The churches commonly associated with Protestantism in southern India include the Anglicans, Congregationalists, Wesleyan Methodists, Baptists, Lutherans and Methodists. Each church has its own tradition. At ACTC, students learn their respective church doctrine in addition to general theology.

Principals
The principal serves a four-year term (2022-2026), with each participating church having an opportunity to provide a principal. The current principal is the Rev. T. Swami Raju, D.Th. (Serampore).

Serampore University affiliation
The college has affiliated since its founding with the Senate of Serampore College (University).

Degrees for pastors
ACTC and Serampore offer two degrees for pastors: Bachelor of Divinity (B.D.) and Master of Theology (M. Th.) under the aegis of Advanced Institute for Research on Religion and Culture (ARRC).

Distance education
Through distance education, ACTC has Bachelor of Christian Studies (B.C.S.) and Master of Christian Studies (M.C.S.) programmes for Christian students and a Diploma in Christian Studies (Dip. C.S.) programme for Christian and non-Christian students.

Registrar visits
When the college was founded in 1964, university registrar Chetti Devasahayam (CBCNC) delivered its inaugural address; registrar D. S. Satyaranjan visited the college annually. Current registrar S. K. Patro has visited ACTC to investigate the prospect of upgrading the college to a postgraduate institution.

University convocations

 Senate of Serampore College (University) has held two convocations at ACTC. The February 1979 convocation was hosted by college during the tenures of the Old Testament faculty Victor Premasagar, CSI and G. Babu Rao, CBCNC; both had been associated with the Serampore College. The convocation was attended by university registrar D. S. Satyaranjan and master A. D. Khan. The university president was Victor Premasagar. The Commemoration Mass was led by G. Babu Rao (CBCNC) at St. Gregorios Malankara Orthodox Syrian Cathedral near the college, and the convocation address was delivered by Samuel Rayan, S.J.
 The college hosted the 2016 convocation under the tenure of Old Testament scholars T. Matthews Emmanuel, CBCNC and Vasantha Rao, CSI. The university was represented by master John Sadananda, Senate president Issac Mar Philoxenos, South Asia Theological Research Institute dean P. G. George and university registrar S. K. Patro. The convocation address was delivered by Klaus Schäfer. honorary doctoral degrees were conferred on D. S. Satyaranjan (who led the 1979 convocation) and Klaus Schäfer, who taught New Testament courses at the college from 1988 to 1993.

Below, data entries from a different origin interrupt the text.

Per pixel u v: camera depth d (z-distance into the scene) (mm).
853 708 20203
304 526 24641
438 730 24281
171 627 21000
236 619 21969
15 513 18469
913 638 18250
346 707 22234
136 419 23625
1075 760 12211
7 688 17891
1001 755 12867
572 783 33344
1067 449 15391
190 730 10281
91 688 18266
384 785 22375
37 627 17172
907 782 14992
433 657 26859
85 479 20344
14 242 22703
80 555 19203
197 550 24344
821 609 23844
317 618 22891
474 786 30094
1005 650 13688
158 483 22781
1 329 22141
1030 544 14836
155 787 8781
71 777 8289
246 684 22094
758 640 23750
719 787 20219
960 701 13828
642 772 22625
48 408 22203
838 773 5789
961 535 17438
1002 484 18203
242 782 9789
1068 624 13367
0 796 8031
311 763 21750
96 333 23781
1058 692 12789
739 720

Master of Divinity programme through ATA
The college has begun an initiative to admit Christian candidates to a M.Div. programme, for which it has been accredited by the Asia Theological Association.

Academics

Library

ACTC's library has reading-room facilities, over 38,000 books and 35 periodicals. When the college was founded, it was known as the Dunkelberger Memorial Library. The Evangelical Lutheran Church in America had sponsored the library in memory of Roy Martin Dunkelberger, AELC, a Lutheran missionary in Rajahmundry.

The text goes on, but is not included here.